Given these startling findings, and the fact that the White House calendar did not reflect meetings prior to July 12, 2010, GAI researchers then performed a second analysis using another respected recorder of presidential activity, the POLITICO presidential calendar. The results: Just one April 21, 2010 entry was found listing a White House meeting between Obama and Sebelius—and even that was a joint meeting with then Treasury Secretary Timothy Geithner…
To be sure, presidents exchange emails and phone calls that are not recorded on White House calendars. Still, why would the White House calendar list by name one-on-one meetings with 16 other Cabinet secretaries but omit Sebelius if other meetings with her occurred? Wouldn’t Obama want to catalog for all to see his personal devotion to the law that bears his name?
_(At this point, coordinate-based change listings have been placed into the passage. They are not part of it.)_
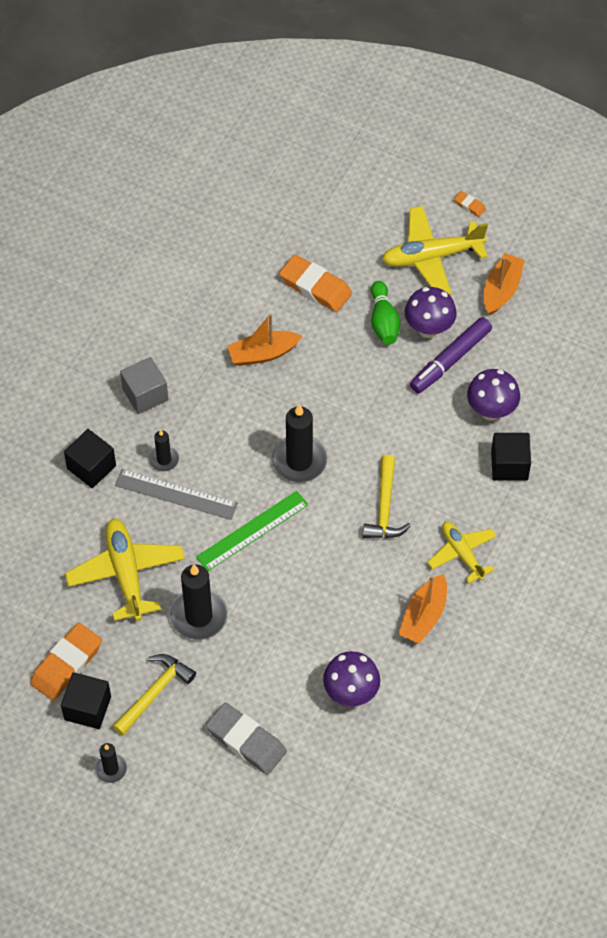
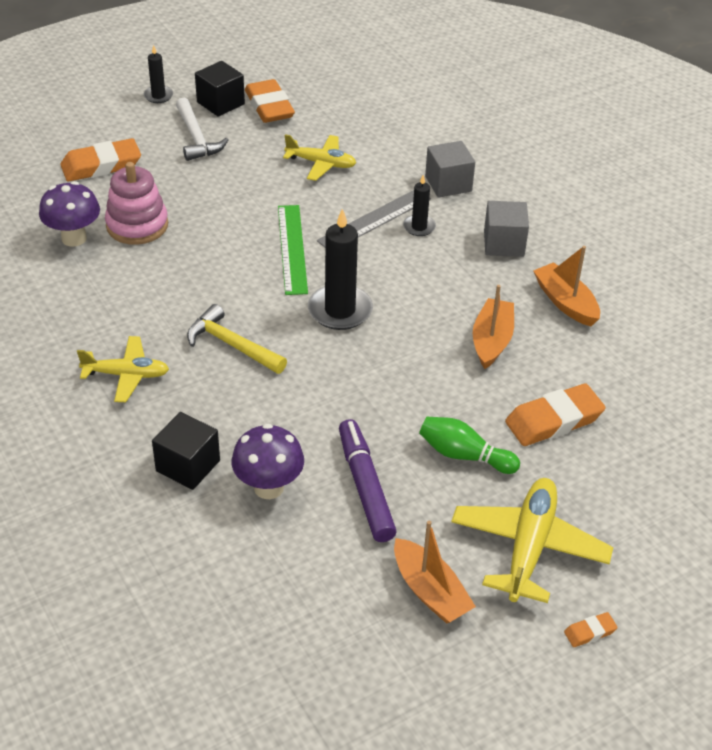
camera: 120 degrees right, 15 degrees down
black cube [64,429,116,488] -> grey cube [425,141,475,198]
yellow plane [65,519,185,621] -> yellow plane [283,134,356,181], size x0.64
yellow hammer [113,654,196,736] -> white hammer [176,98,228,161]
black candle [170,564,228,640] -> none
grey eraser [206,703,287,775] -> orange eraser [61,138,141,182]
orange boat [399,574,447,644] -> orange boat moved to [533,246,600,326]
purple mushroom [405,287,457,338] -> none
none -> pink stacking toy [105,162,168,245]

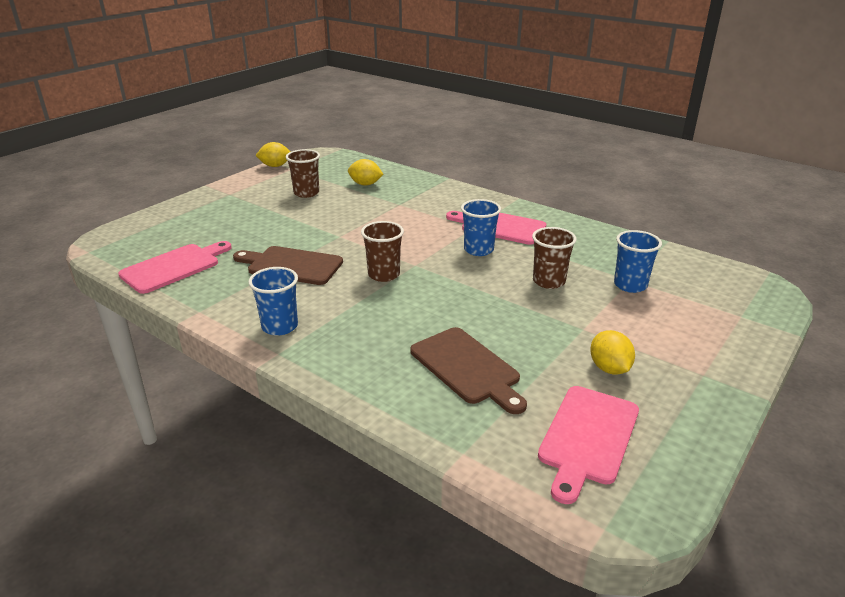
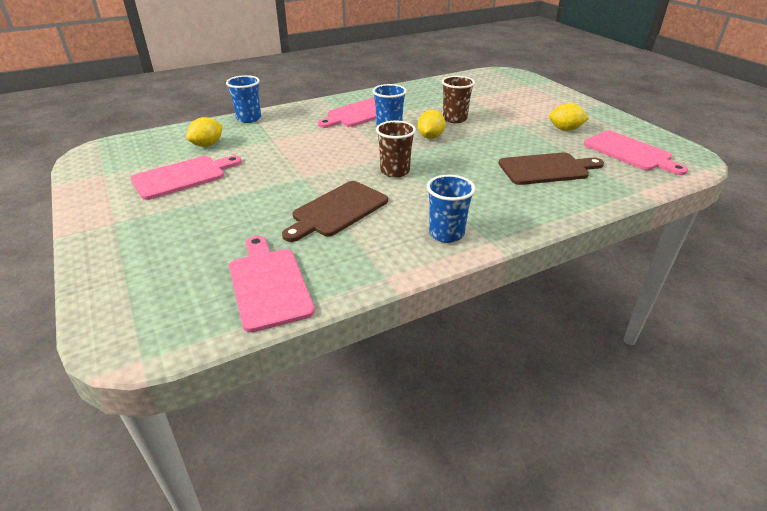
camera: 65 degrees left, 5 degrees up
yellow lemon [255,142,290,167] -> yellow lemon moved to [418,110,445,139]
brown cup [286,149,320,198] -> pink cutting board [131,156,242,200]
blue cup [614,230,662,293] -> blue cup moved to [226,75,261,123]

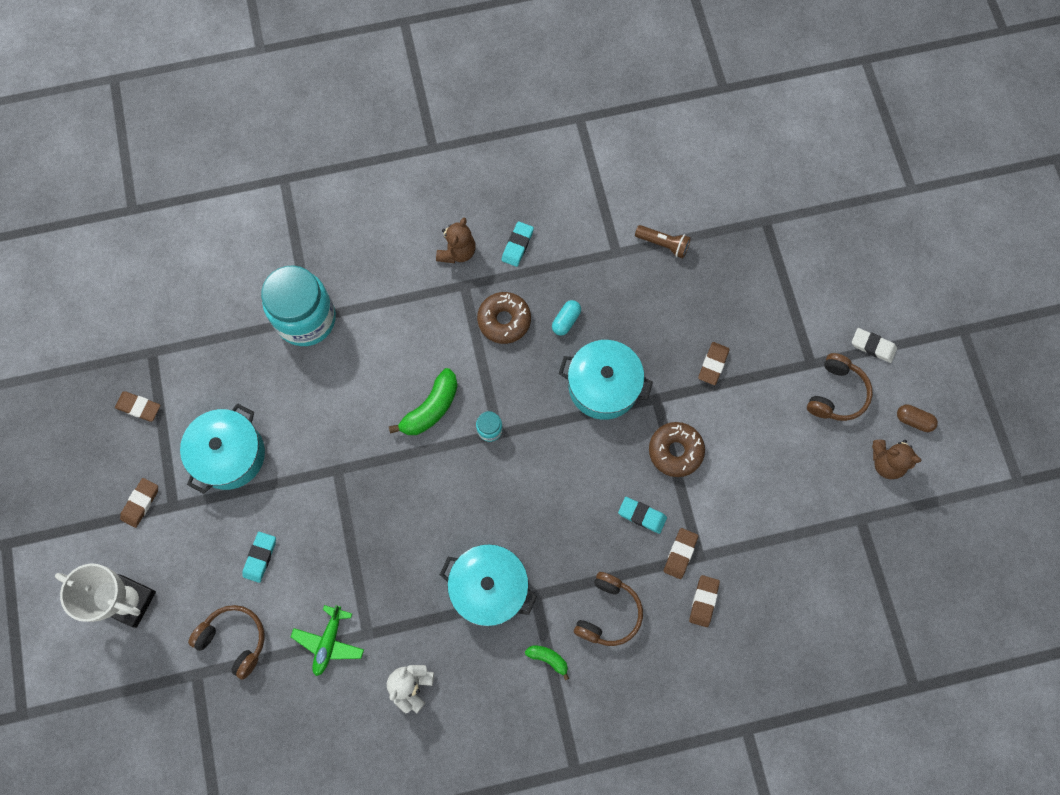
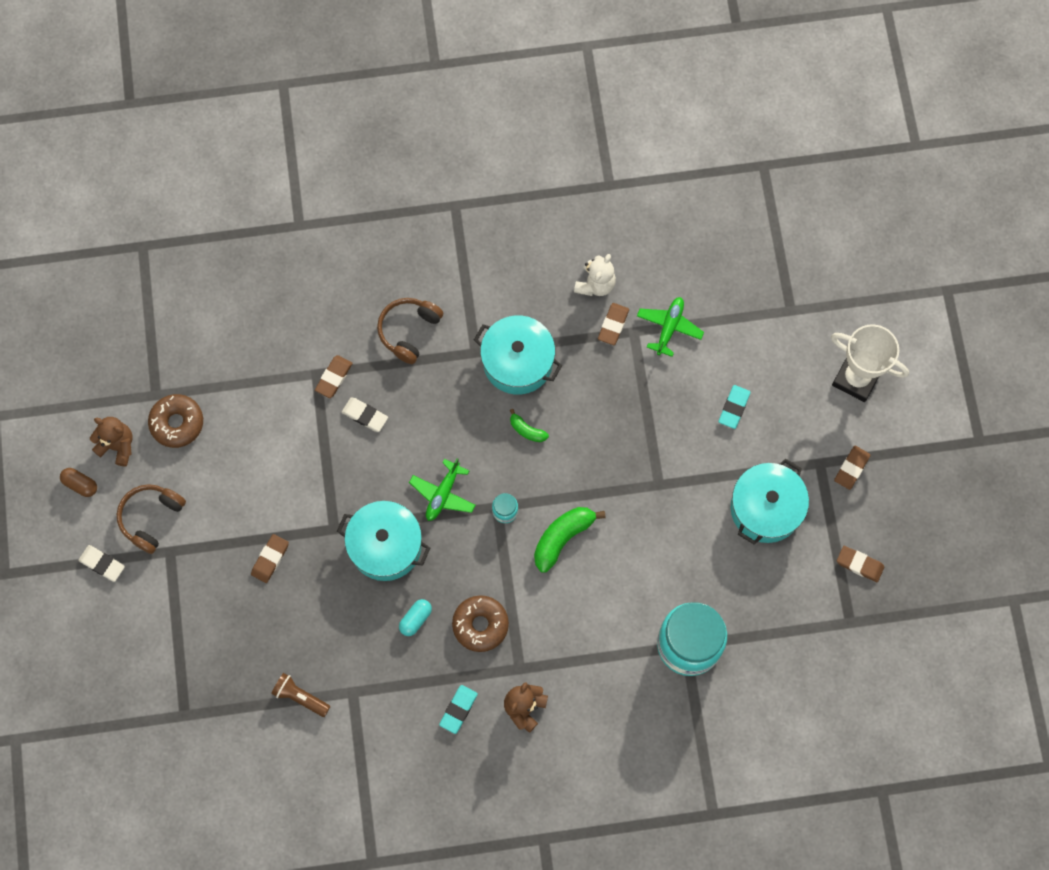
camera: 175 degrees left, 0 degrees up
brown headphones [188,605,265,680] -> none
green banana [525,645,569,680] -> green banana moved to [510,409,549,442]
turquoise eraser [618,497,667,534] -> white eraser [342,398,388,432]
brown donut [649,422,705,477] -> brown donut moved to [148,394,203,448]
brown eraser [689,575,720,627] -> brown eraser moved to [598,303,629,345]
none -> green plane [409,458,476,521]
Schweizer wonders whether O and his deputies deliberately kept Sebelius away just in case the project went to hell, so that Obama could plead ignorance later as a defense to the charge of gross incomptence. That was my first hunch too, but why would they have taken that approach so soon after the law was passed? If they were trying to quarantine Sebelius, I would assume they’d have done it once the first signs of development problems started showing, not a month after he signed the bill. There had to be some period, certainly longer than a month, where he was optimistic that this rocket could get off the launch pad.
Regardless, the irony of Schweizer’s piece is that it’ll ultimately prove more useful to the left than to the right. Liberals will sneer at him for it today, dismissing the lack of personal interaction between O and S as irrelevant and typical of how modern bureaucracies work. Obama’s their guy for the next three years so they’ll do what it takes to defend him. Three years from now, though, assuming O-Care’s still on the books and groggily stumbling along, they’ll point back to this piece as evidence that the real problem isn’t the law, it was Obama’s odd passivity and disengagement. A more proactive executive — like, say, Hillary Clinton — would have made time for Sebelius every day. Watch and see.
Via RCP, here’s video of the one pitch that Matthews threw him in yesterday’s interview that had a little heat on it. Simple question: Do you have “strong top-down authority”? What is it about your management system that would allow the website problem to snowball? Key bit from O’s reply:
Generally speaking, my theory has been, number one, that yes, I’ve got a strong Chief of Staff but I’m holding every cabinet member accountable and I want to have strong interactions with them, directly. Number two, is I have an open door policy where I want people bringing me bad news on time so that we can fix things. And, you know, the challenge, I think, that we have going forward is not so much my personal management style or particular issues around White House organization. It actually has to do with what I referred to earlier which is we had these big agencies, some of which are outdated.
He’s a hands-on manager saddled with a bloated bureaucracy who craves direct problem-solving interaction with his subordinates. And also, he met alone with his quarterback on ObamaCare once in three and a half years. What?